The future insolvency of Medicare could be prevented if something were done to lower the costs of health care. The U.S. is currently spending $7,290 per capita on health care, yet one in six people have no coverage and one in 12 is underinsured.

Addressing fraud in billing would save millions, and ending billions in subsidies to private insurers would also help. Tort reform will help to reduce costs, but neither that nor other proposed reforms, like making policies available across state lines, will suddenly make the health insurance giants lower costs and make insurance available to those without.

These companies are in the business of making money. They are unconcerned with our well-being. I’m sure they don’t hate the poor, they likely don’t think of them at all. Scrapping the system is not the answer, and something which those on Medicare might take issue with. More privatization would serve to increase costs and create more uninsured.

Our “miraculous” health system is only miraculous when you can pay for it, which more and more people have become unable to do. Medical expenses account for 62 percent of bankruptcies and 78 percent of those are filed by people who had insurance (at the beginning of the illness); and the number one reason for home foreclosure is medical bills. (See www.businessweek.com/

bwdaily/dnflash/content/jun2009/db2009064_666715.htm and http://works

.bepress.com/christopher_robertson/2/).

Those people may argue with the contention that these insurance companies are protecting them. The Canadian system does have problems with lack of equipment, but the U.S. already has the equipment; it won’t suddenly disappear. Lack of access to doctors and equipment is happening RIGHT NOW for millions. What good are two STAT MedEvac emergency helicopter units in Erie to the uninsured? Some Canadians do come here for surgeries, and the bill is paid through the social insurance provided by their government.

Unclean conditions are not only found in UK hospitals.
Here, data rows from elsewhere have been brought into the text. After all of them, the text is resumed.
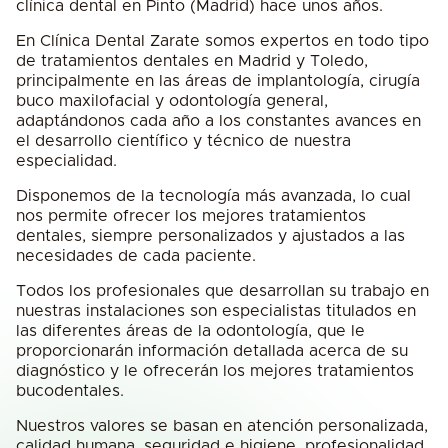
clínica dental en Pinto (Madrid) hace unos años.
En Clínica Dental Zarate somos expertos en todo tipo
de tratamientos dentales en Madrid y Toledo,
principalmente en las áreas de implantología, cirugía
buco maxilofacial y odontología general,
adaptándonos cada año a los constantes avances en
el desarrollo científico y técnico de nuestra
especialidad.
Disponemos de la tecnología más avanzada, lo cual
nos permite ofrecer los mejores tratamientos
dentales, siempre personalizados y ajustados a las
necesidades de cada paciente.
Todos los profesionales que desarrollan su trabajo en
nuestras instalaciones son especialistas titulados en
las diferentes áreas de la odontología, que le
proporcionarán información detallada acerca de su
diagnóstico y le ofrecerán los mejores tratamientos
bucodentales.
Nuestros valores se basan en atención personalizada,
calidad humana, seguridad e higiene, profesionalidad,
An estimated 200,000 people die in U.S. hospitals every year because of hospital-born infections and unhygienic conditions. (See www.tcpalm

.com/news/2007/dec/14/letter-hospitals-need-be-inspected-cleanliness/A study by Boston University found that 52 percent of hospital rooms were not cleaned between patients, and that 65 percent of physicians and other hospital personnel don’t change lab coats more than once per week while 16 percent don’t change them more than once per month, despite the fact that some bacteria can stay alive for days on those coats.

If Canada’s and the UK’s systems are so terrible why do we still lag behind them for life expectancy? Recent findings by the United Health Foundation has put life expectancy in the U.S. at 69, behind 27 countries including the UK (71) and Canada (72); infant mortality is seven deaths per 1,000 births while the UK and Canada both have five. We have more deaths due to cardiovascular diseases (188 per 100,000) than the UK (182) or Canada (141).

We do better than the UK and Canada in cancer-related deaths but are behind many other countries.

The health care systems in the UK and Canada may not be perfect, but they must be doing something right.

A 2008 Commonwealth Fund study shows that the U.S. “quality of care is highly variable, and opportunities are routinely missed to prevent disease, disability, hospitalization and mortality. Across 37 indicators of performance, the U.S. achieves an overall score of 65 out of a possible 100. ... Performance has not improved” and “access to health care has significantly declined. As of 2007, more than 75 million adults — 42 percent of all adults ages 19 to 64 — were either uninsured during the year or underinsured.” The U.S. “now ranks last out of 19 countries on a measure of mortality amenable to medical care. ... Up to 101,000 fewer people would die prematurely if the U.S. could achieve leading, benchmark country rates.”